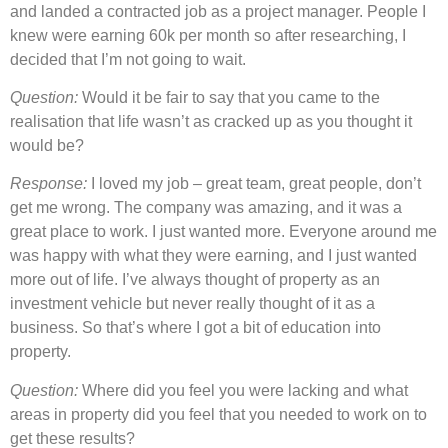
and landed a contracted job as a project manager. People I
knew were earning 60k per month so after researching, I
decided that I’m not going to wait.
Question:
Would it be fair to say that you came to the
realisation that life wasn’t as cracked up as you thought it
would be?
Response:
I loved my job – great team, great people, don’t
get me wrong. The company was amazing, and it was a
great place to work. I just wanted more. Everyone around me
was happy with what they were earning, and I just wanted
more out of life. I’ve always thought of property as an
investment vehicle but never really thought of it as a
business. So that’s where I got a bit of education into
property.
Question:
Where did you feel you were lacking and what
areas in property did you feel that you needed to work on to
get these results?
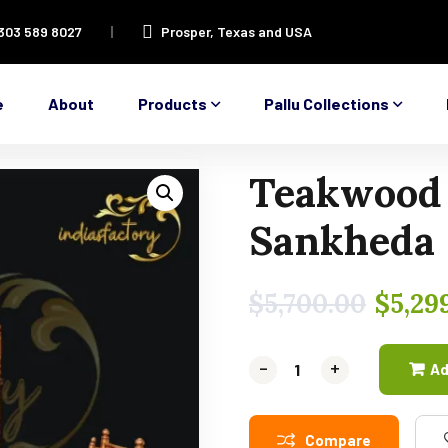
 303 589 8027
Prosper, Texas and USA
e
About
Products
Pallu Collections
Teakwood
Sankheda 
$
5,700.00
$
5,29
-
-
+
+
Ad
Compare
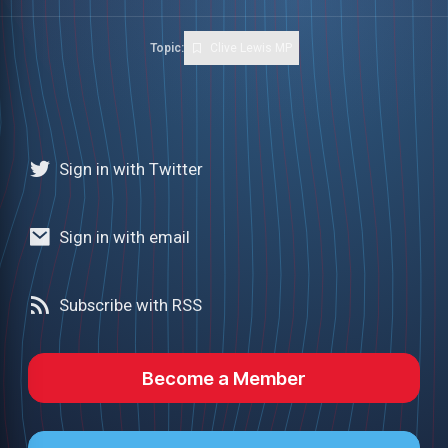
Topic:
Clive Lewis MP
Sign in with Twitter
Sign in with email
Subscribe with RSS
Become a Member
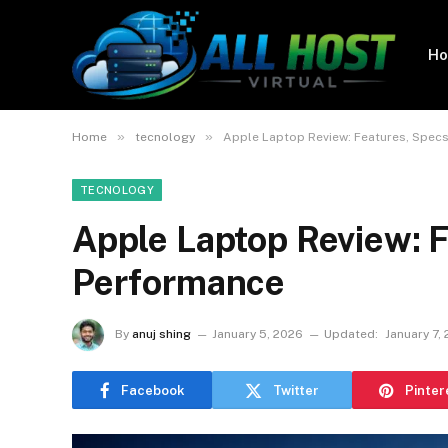
H
»
»
Home
tecnology
Apple Laptop Review: Features, Spec
TECNOLOGY
Apple Laptop Review: 
Performance
By
anuj shing
January 5, 2026
Updated:
January 7,
Facebook
Twitter
Pinter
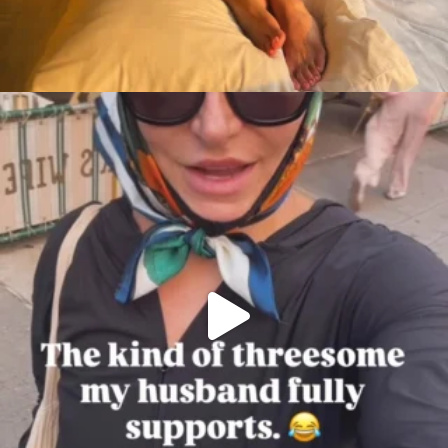
citygirlgonemom
Aug 7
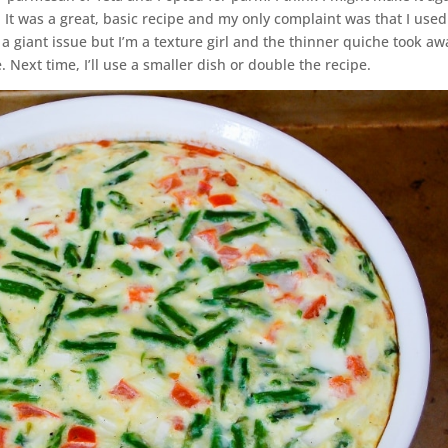
or. It was a great, basic recipe and my only complaint was that I used
t a giant issue but I’m a texture girl and the thinner quiche took aw
 Next time, I’ll use a smaller dish or double the recipe.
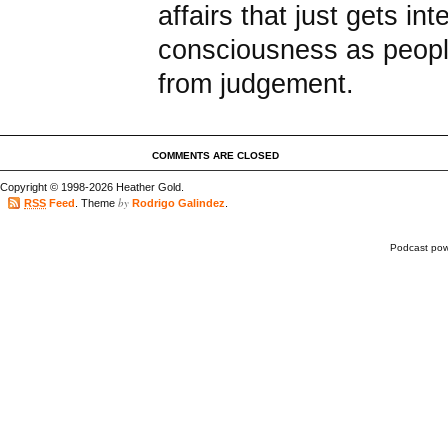
affairs that just gets in
consciousness as peopl
from judgement.
COMMENTS ARE CLOSED
Copyright © 1998-2026 Heather Gold.
by
RSS
Feed
. Theme
Rodrigo Galindez
.
Podcast po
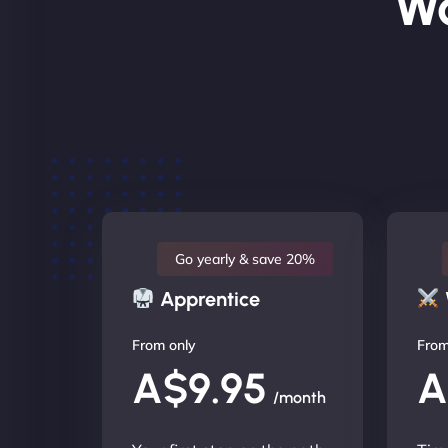
Wo
Go yearly & save 20%
Apprentice
From only
From
A$9.95
A
/month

--

Assignment: Wherever the word "just" appears in the records above, copy that line.

Task result:
great place to work. I just wanted more. Everyone around me
was happy with what they were earning, and I just wanted
affairs that just gets in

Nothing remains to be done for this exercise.